Même son de cloche du côté des associations de propriétaires. "Il faut aller au devant des problèmes" selon Jean-Claude Grzemski, président de l'UNPI de la Manche. Il estime qu'il faut rapidement prendre le taureau par les cornes car "il est plus facile de faire partir quelqu'un qui a une dette de 1000 € plutôt que quelqu'un qui en a une de 15 000 €".
4 à 5 fois plus de dossiers de litiges dans la Manche
Lorsque l'on se retrouve dans une situation où le locataire ne peut plus payer l'intégralité du loyer, il faut lui dire "Ecoutez, il est peut-être possible de s'accorder sur une partie de la somme puis d'étaler les remboursements par la suite. Être humain, c'est le meilleur moyen de régler les litiges" pour celui qui est aussi représentant de la CCAPEX, la commission de coordination des expulsions dans le département.

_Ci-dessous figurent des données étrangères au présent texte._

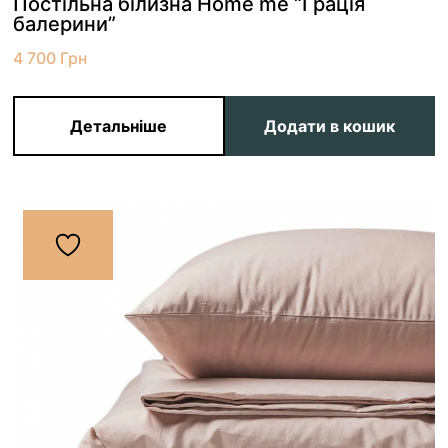
Постільна білизна Home me “Грація
балерини”
4 700
Грн
Детальніше
Додати в кошик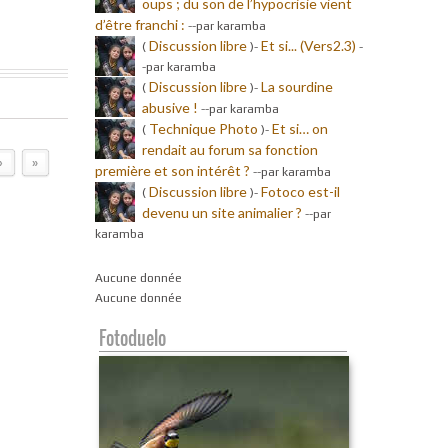
oups ; du son de l’hypocrisie vient
d’être franchi :
-
-par karamba
Discussion libre
Et si... (Vers2.3)
(
)-
-
-par karamba
Discussion libre
La sourdine
(
)-
abusive !
-
-par karamba
Technique Photo
Et si… on
(
)-
rendait au forum sa fonction
›
»
première et son intérêt ?
-
-par karamba
Discussion libre
Fotoco est-il
(
)-
devenu un site animalier ?
-
-par
karamba
Aucune donnée
Aucune donnée
Fotoduelo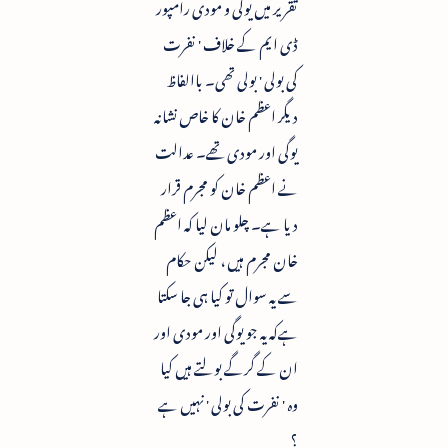
تقریر میں یوگی و مودی رامپور
ڈی ایم کے خلاف ' نفرت
کی بولی ' بولی تھی۔ باالفاظ
دیگر اعظم خان کا خاص نشانہ
یوگی اور مودی تھے۔ عدالت
نے اعظم خان کو مجرم قرار
دیا ہے۔ چلو مان لیا کہ اعظم
خان مجرم ہیں ، لیکن حکام
سے یہ سوال تو کیا ہی جا سکتا
ہےکہ یہ جو یوگی اور مودی اور
ان کے گرگے بولتے ہیں کیا
وہ ' نفرت کی بولی ' نہیں ہے
؟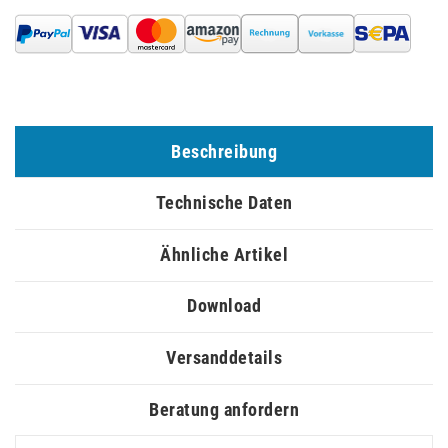
Beschreibung
Technische Daten
Ähnliche Artikel
Download
Versanddetails
Beratung anfordern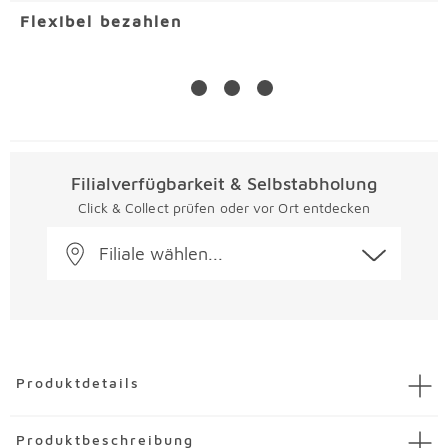
Flexibel bezahlen
Filialverfügbarkeit & Selbstabholung
Click & Collect prüfen oder vor Ort entdecken
Filiale wählen...
Überspringen
Produktdetails
Artikel
Gewürzstreuer Shake Line 12tlg.
Produktbeschreibung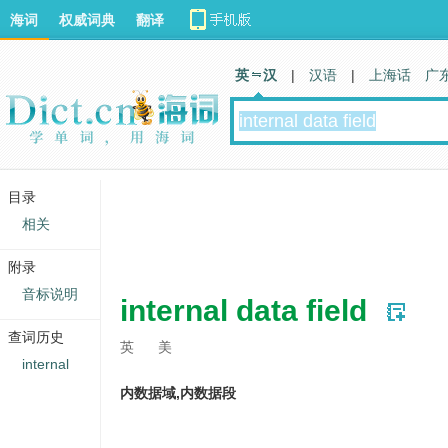
海词
权威词典
翻译
英 汉
|
汉语
|
上海话
广
目录
相关
附录
音标说明
internal data field
查词历史
英
美
internal
内数据域,内数据段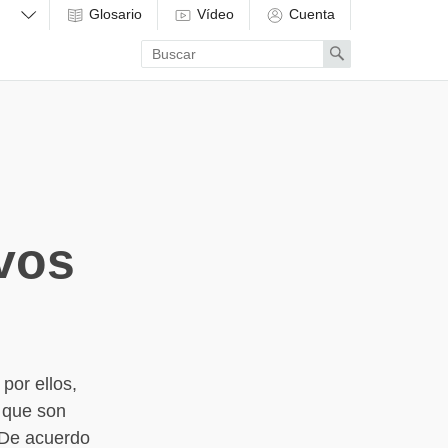
Glosario
Vídeo
Cuenta
Enter
Search
search
term
vos
por ellos,
, que son
 De acuerdo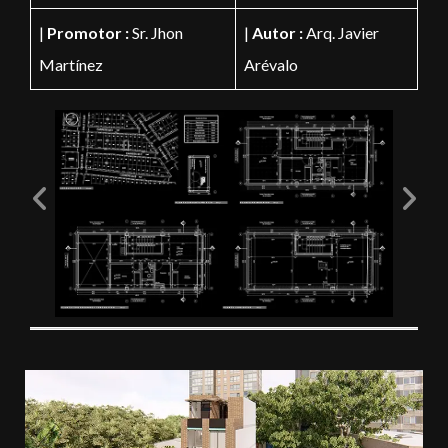
|
Promotor :
Sr. Jhon
|
Autor :
Arq. Javier
Martínez
Arévalo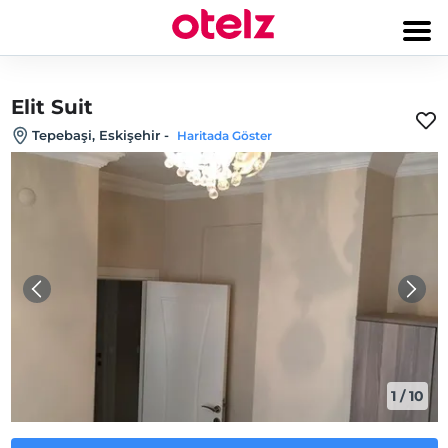
Elit Suit
Tepebaşi, Eskişehir
-
Haritada Göster
1
/
10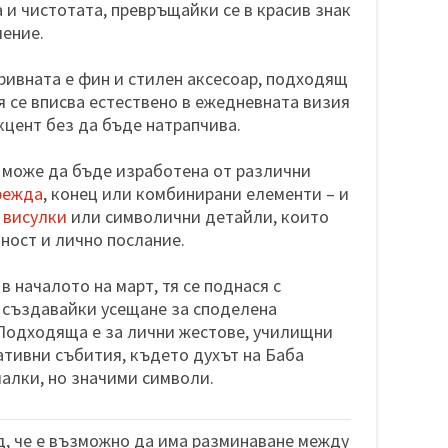
 и чистотата, превръщайки се в красив знак
ление.
гривната е фин и стилен аксесоар, подходящ
я се вписва естествено в ежедневната визия
кцент без да бъде натрапчива.
 може да бъде изработена от различни
режда
, конец или комбинирани елементи – и
,
висулки
или символични детайли, които
ност и лично послание.
в началото на март, тя се поднася с
 създавайки усещане за споделена
 Подходяща е за лични жестове, училищни
тивни събития, където духът на Баба
алки, но значими символи.
, че е възможно да има разминаване между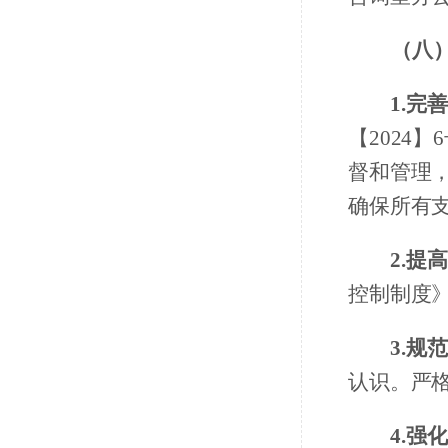
（八
1.完
【
2024
督和管理
确保所有
2.提
控制制度
3.规
认识。严
4.强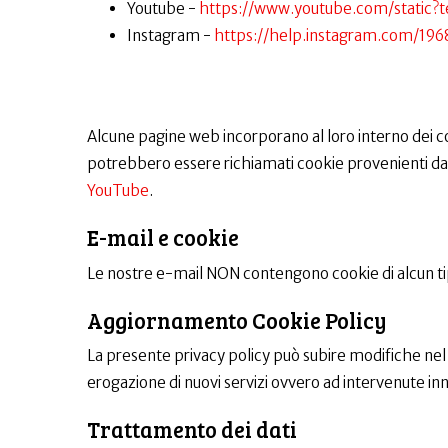
Youtube -
https://www.youtube.com/static?t
Instagram -
https://help.instagram.com/19
Alcune pagine web incorporano al loro interno dei co
potrebbero essere richiamati cookie provenienti da Y
YouTube
.
E-mail e cookie
Le nostre e-mail NON contengono cookie di alcun ti
Aggiornamento Cookie Policy
La presente privacy policy può subire modifiche nel
erogazione di nuovi servizi ovvero ad intervenute in
Trattamento dei dati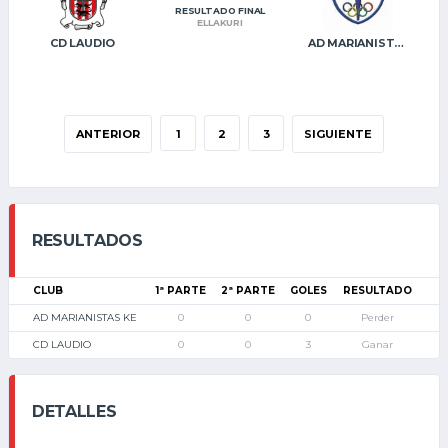
RESULTADO FINAL
ELLAKURI
CD LAUDIO
AD MARIANISTAS KE
ANTERIOR
1
2
3
SIGUIENTE
RESULTADOS
CLUB
1ª PARTE
2ª PARTE
GOLES
RESULTADO
AD MARIANISTAS KE
0
0
0
Perder
CD LAUDIO
0
0
3
Ganar
DETALLES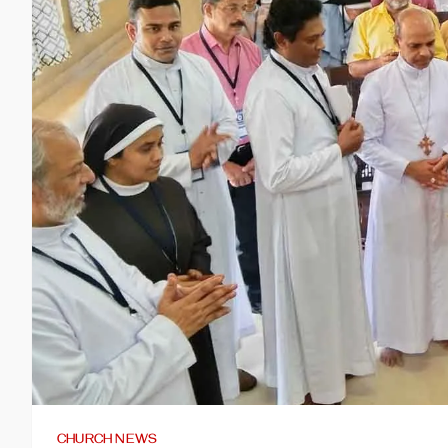
CHURCH NEWS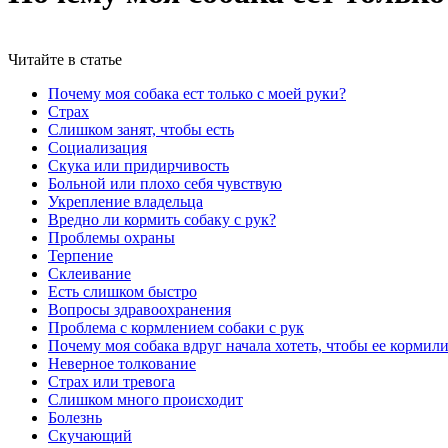
Читайте в статье
Почему моя собака ест только с моей руки?
Страх
Слишком занят, чтобы есть
Социализация
Скука или придирчивость
Больной или плохо себя чувствую
Укрепление владельца
Вредно ли кормить собаку с рук?
Проблемы охраны
Терпение
Склеивание
Есть слишком быстро
Вопросы здравоохранения
Проблема с кормлением собаки с рук
Почему моя собака вдруг начала хотеть, чтобы ее кормили
Неверное толкование
Страх или тревога
Слишком много происходит
Болезнь
Скучающий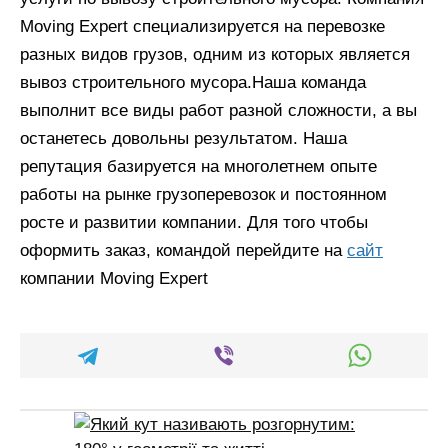
Moving Expert специализируется на перевозке
разных видов грузов, одним из которых является
вывоз строительного мусора.Наша команда
выполнит все виды работ разной сложности, а вы
останетесь довольны результатом. Наша
репутация базируется на многолетнем опыте
работы на рынке грузоперевозок и постоянном
росте и развитии компании. Для того чтобы
оформить заказ, командой перейдите на
сайт
компании Moving Expert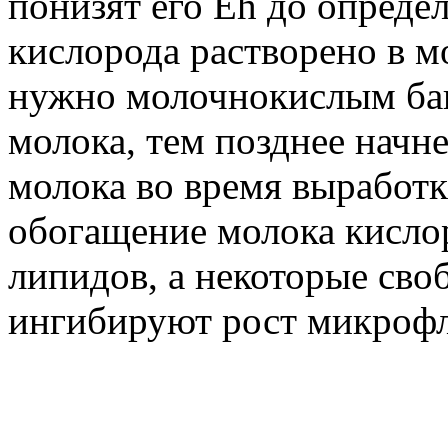
понизят его Eh до опреде
кислорода растворено в м
нужно молочнокислым бак
молока, тем позднее начн
молока во время выработк
обогащение молока кисло
липидов, а некоторые св
ингибируют рост микрофл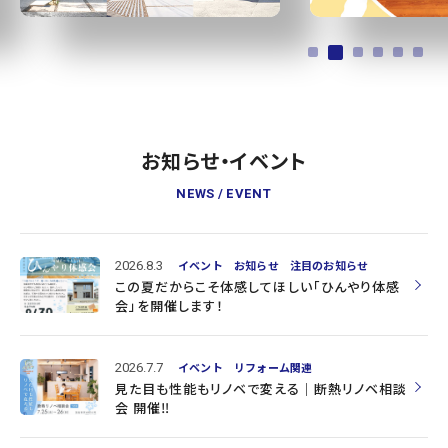
お知らせ・イベント
NEWS / EVENT
2026.8.3
イベント
お知らせ
注目のお知らせ
この夏だからこそ体感してほしい「ひんやり体感
会」を開催します！
2026.7.7
イベント
リフォーム関連
見た目も性能もリノベで変える｜断熱リノベ相談
会 開催‼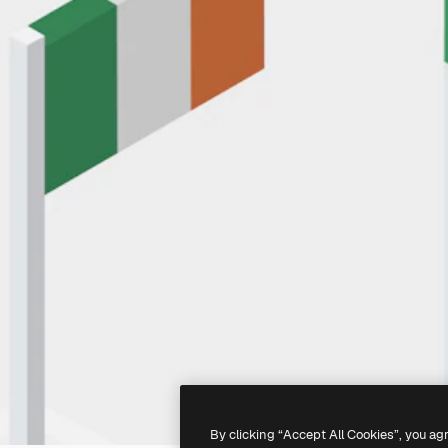
By clicking “Accept All Cookies”, you ag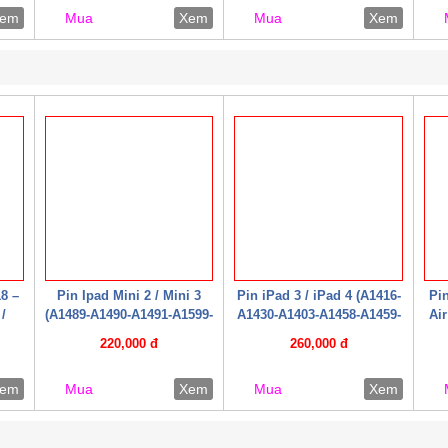
em
Mua
Xem
Mua
Xem
18 –
Pin Ipad Mini 2 / Mini 3
Pin iPad 3 / iPad 4 (A1416-
Pin
/
(A1489-A1490-A1491-A1599-
A1430-A1403-A1458-A1459-
Air
 /
A1600-A1601 /2014 ( Hộp
A1460 / 2012) (Zin hộp
220,000 đ
260,000 đ
 /
giấy )
giấy)
ấy )
em
Mua
Xem
Mua
Xem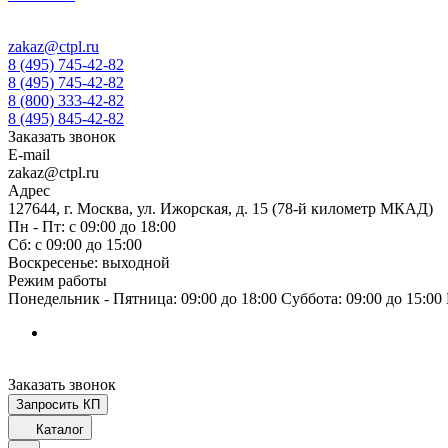
zakaz@ctpl.ru
8 (495) 745-42-82
8 (495) 745-42-82
8 (800) 333-42-82
8 (495) 845-42-82
Заказать звонок
E-mail
zakaz@ctpl.ru
Адрес
127644, г. Москва, ул. Ижорская, д. 15 (78-й километр МКАД)
Пн - Пт: с 09:00 до 18:00
Сб: с 09:00 до 15:00
Воскресенье: выходной
Режим работы
Понедельник - Пятница: 09:00 до 18:00 Суббота: 09:00 до 15:0
Заказать звонок
Запросить КП
Каталог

Or, ces dernières années, il a vu les dossier s'amonceler sur son bureau. "Il y a trois ans, on traitait environ 250 affaires annuellement. Aujourd'hui, on a multiplié ce chiffre par 4 ou 5 pour arriver aux alentours de 1200 dossiers". Il y a une colère de plus en plus palpables chez les propriétaires note Jean-Luc Maublanc, de l'UNPI de l'Eure. "On veut que le locataire dégage" est souvent la première phrase qu'il entend lorsqu'un loueur le contacte. S'il dénonce ce genre d'attitude, il la comprend aussi.
Les lois successives des dernières années ont dégradé les relations locataires-propriétaires, et affaibli ces derniers. La taxe foncière a augmenté d'environ 16% ces dernières années. Bien souvent, elle représente une somme équivalente à 2 mois de loyer. En dix ans, les propriétaires ont vu leurs revenus chuter de 30% !
Plus de la moitié des propriétaires français sont issus de professions libérales, de l'agriculture ou de petits commerces. La plupart du temps, leurs logements locatifs sont une source de revenus de compensation de leur petites retraites. Alors, quand un locataire ne paie pas son dû pendant plusieurs mois, la situation financière peut devenir très compliquée. Pour autant, la voie judiciaire pour régler le litige est souvent la moins bonne solution, mais la plus empruntée.
Trêve hivernale, déclaration d'impôts, état d'urgence sanitaire… Ce qui change le 1er juinhttps://t.co/tF1E8eXyph pic.twitter.com/fkpkpAQCpj
— franceinfo (@franceinfo) June 1, 2021
Une multitude d'interlocuteurs pour s'en sortir
De nombreuses associations ou organisations existent justement pour ne pas en arriver là, il est important de les connaître, et de savoir les contacter dès que la situation devient compliquée entre un locataire et un bailleur, et vice-versa. D'Action Logement à l'UNPI, du DAL à la Confédération générale du logement (CGL) en passant par l'Anil et bien d'autres encore, vous trouverez forcément une écoute et peut-être une solution avant que tout ne doive en passer par les tribunaux.